Monday, June 10, 2013
Why we do this?????
Those of you, who are not runners, may wonder why we do this to ouselves? We pay money to run these races, where at times, we run with cramps in our feet and calves, aching knees, nausea...we keep running even though we feel like walking (which I do), but even when I do walk, I will myself back to running even though it hurts. I really don't know how to answer the question of why we do it. For one thing, the comaraderie is awesome. I have met such wonderful people and made, I hope, lifelong friends. Before I started running the longer distances it was a pretty solitary activity. I mean it still is solitary when I do my runs, but not at the races, and I get such support from my running community. I believe some of it may be the competition, even though I know I am not going to win one of these races I compete against myself I guess. There are so many times during these races that I really want to stop, get on one of the vehicles that roam these races and tell them take me back, I am done! But I just can't make myself do it! As long as I can propel myself forward, I just cannot DNF, Did not Finish. I feel I would be disappointing not only to
myself, but my friends and family, even though I know, in my heart, that they would not think any less of me if this happened, but my head just won't let me do it...I just keep going. Maybe it is because I always thought my Dad was disappointed in me as a kid, (don't mean to go deep here), but sometimes I wonder why I do it myself and it hard to figure out or explain.

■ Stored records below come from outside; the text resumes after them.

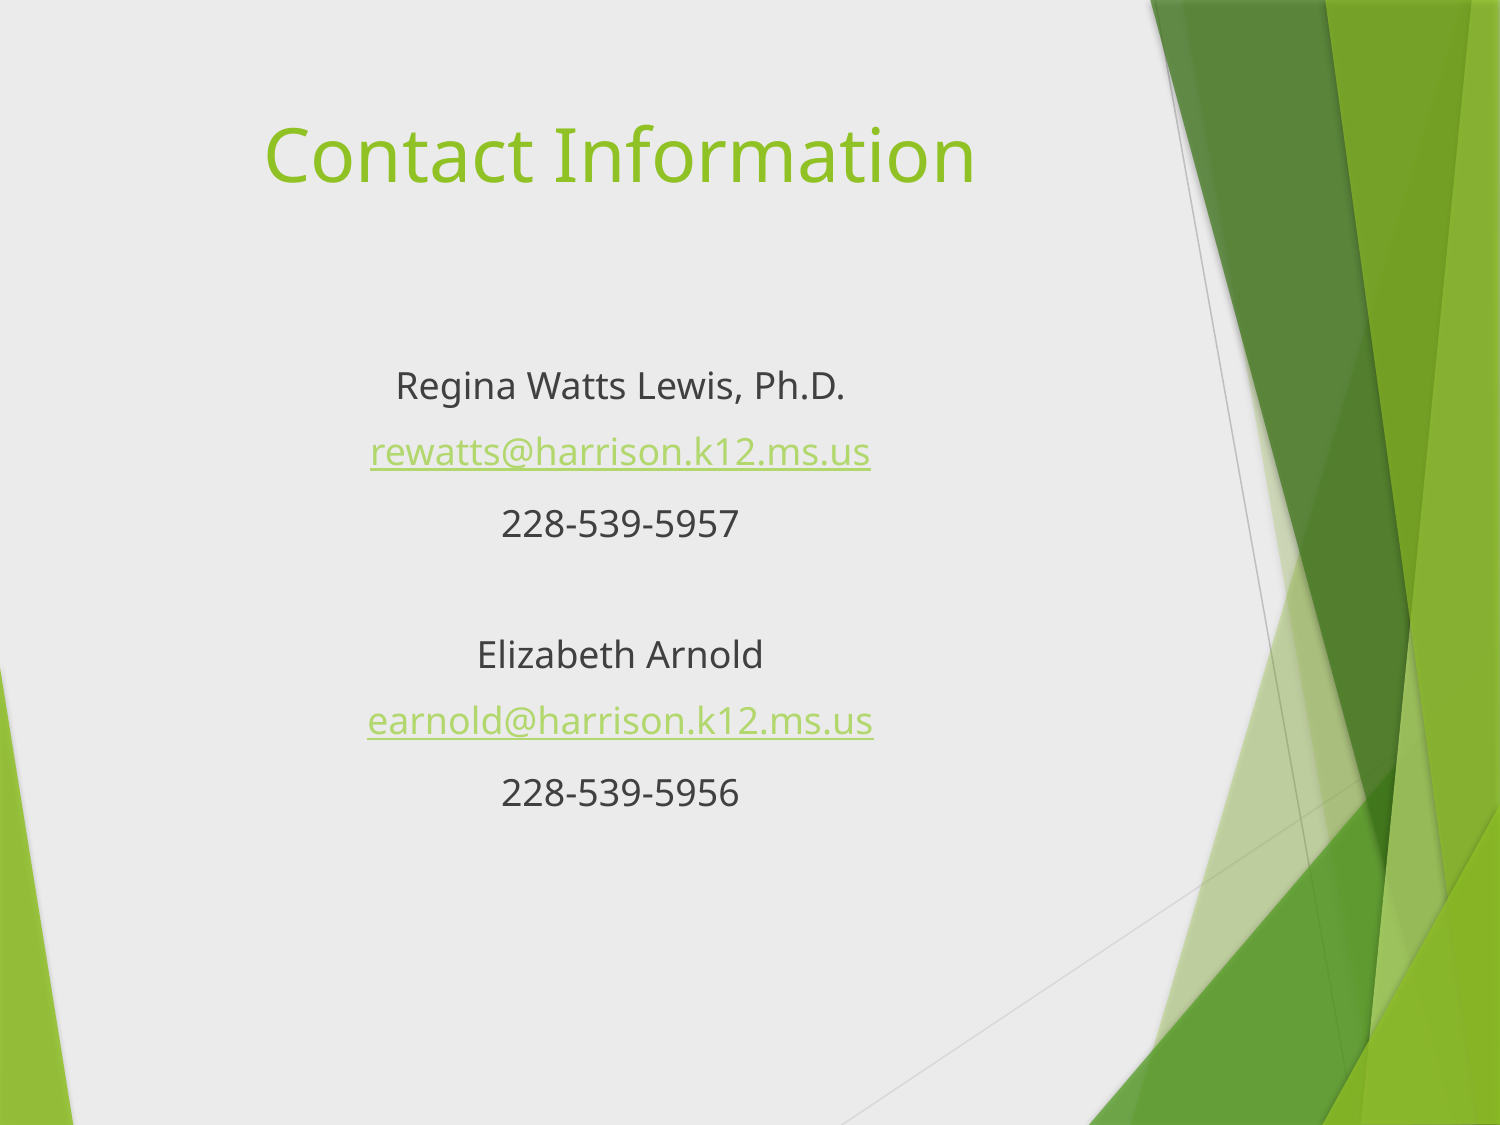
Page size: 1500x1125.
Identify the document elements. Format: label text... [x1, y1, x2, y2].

title Contact Information [99, 99, 1142, 317]
list Regina Watts Lewis, Ph.D. rewatts@harrison.k12.ms.us 228-539-5957 Elizabeth Arnold earnold@harrison.k12.ms.us 228-539-5956 [99, 354, 1142, 992]
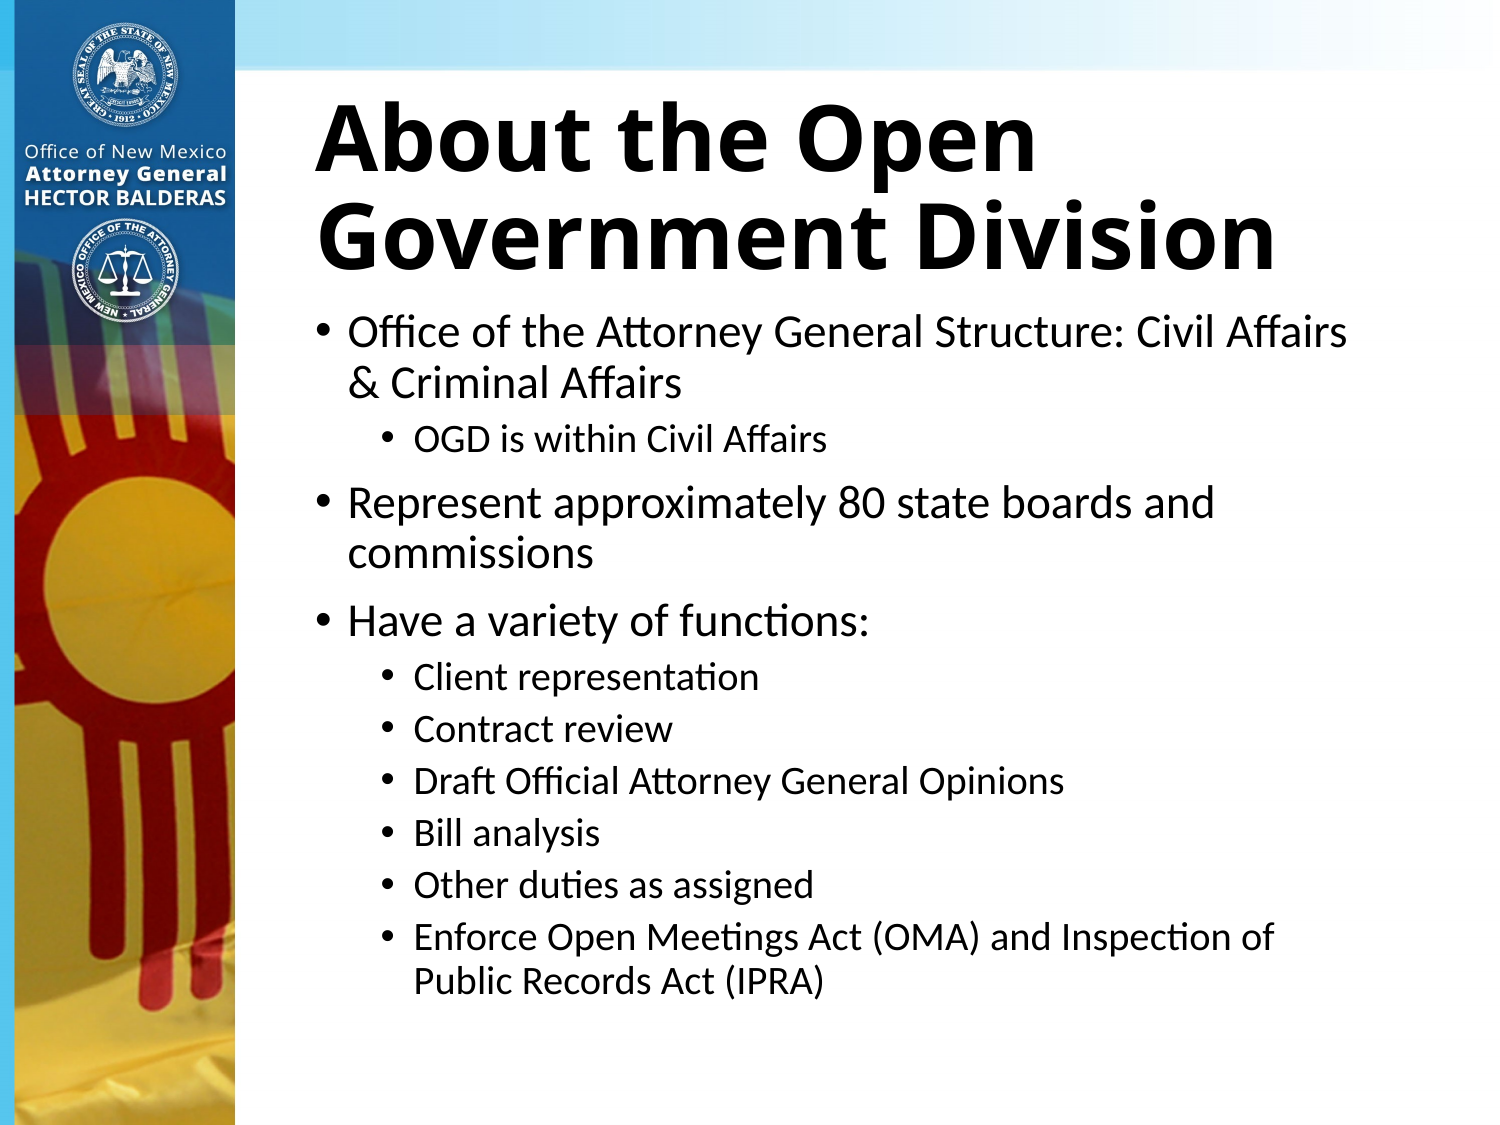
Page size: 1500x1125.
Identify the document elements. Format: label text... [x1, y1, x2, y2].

title About the Open Government Division [300, 82, 1397, 299]
picture [0, 0, 1500, 1125]
list Office of the Attorney General Structure: Civil Affairs & Criminal Affairs OGD is within Civil Affairs Represent approximately 80 state boards and commissions Have a variety of functions: Client representation Contract review Draft Official Attorney General Opinions Bill analysis Other duties as assigned Enforce Open Meetings Act (OMA) and Inspection of Public Records Act (IPRA) [300, 299, 1397, 1014]
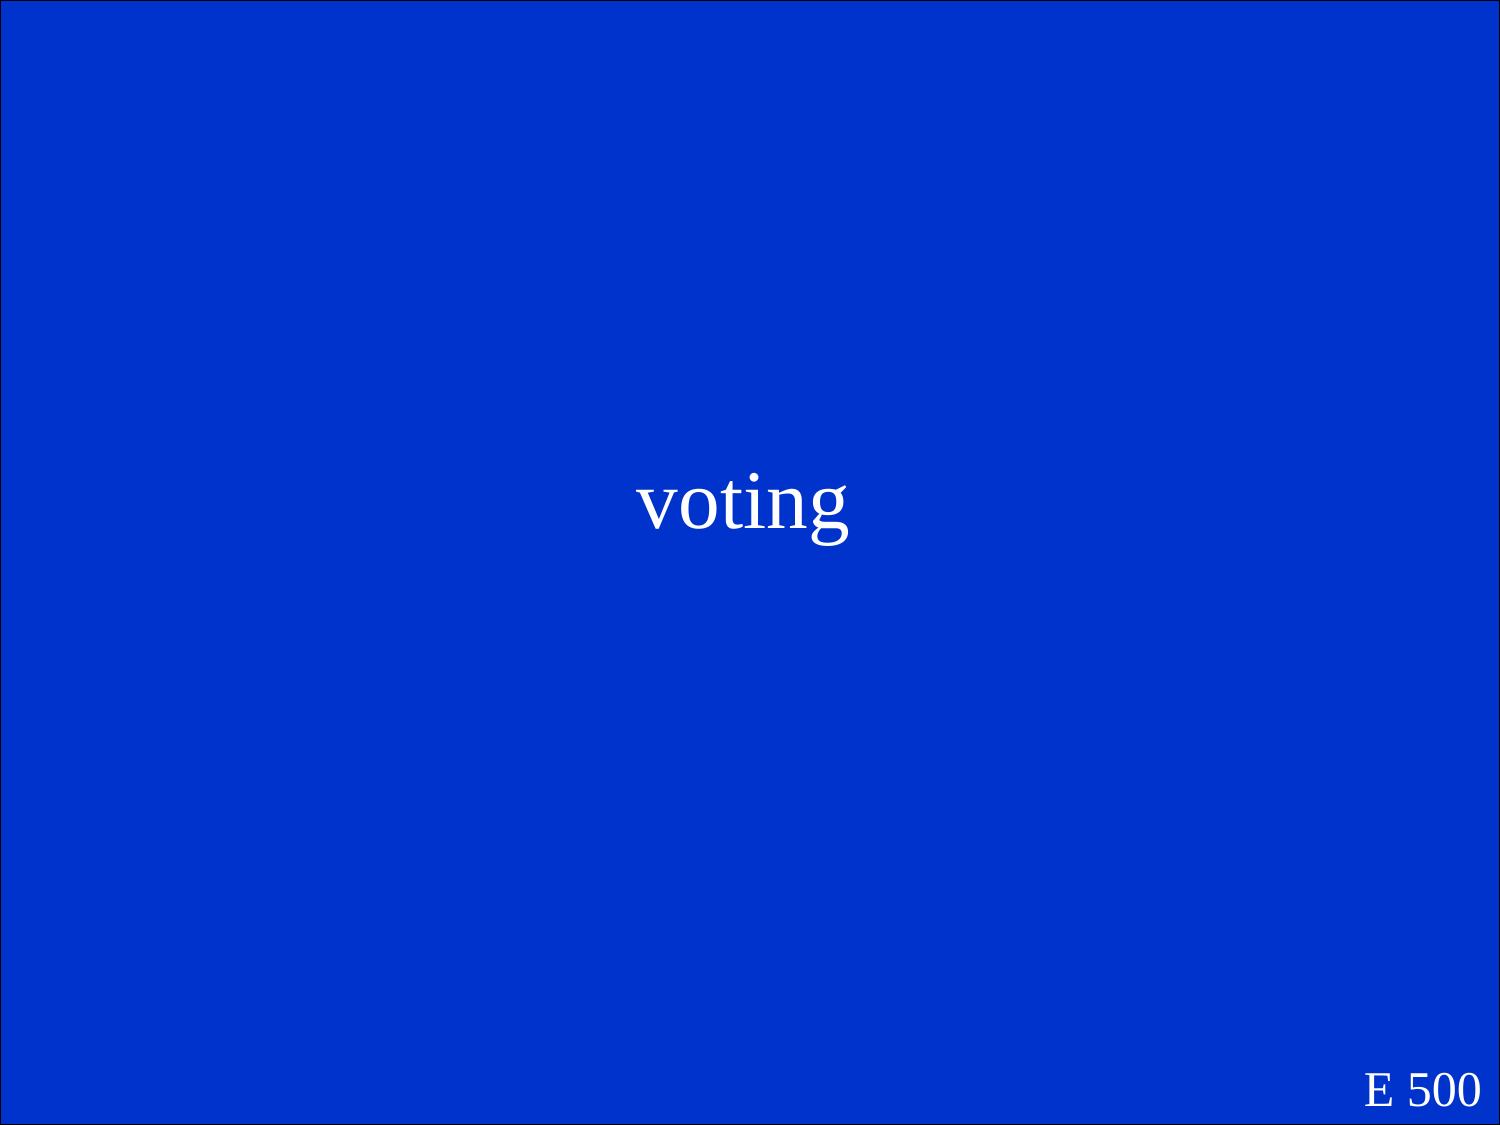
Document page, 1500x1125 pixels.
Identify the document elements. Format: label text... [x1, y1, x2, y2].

Who knew that when I first took that first step out the door with running shoes over 30 years ago, that I would still be at it and running half marathons! It certainly is character building! I still haven't really explained why we do it. I would be curious of what other runners think.
By the way, I won 1st in my age group, for the first time in a half this weekend, which is probably why I am feeling emotional. It's a great feeling.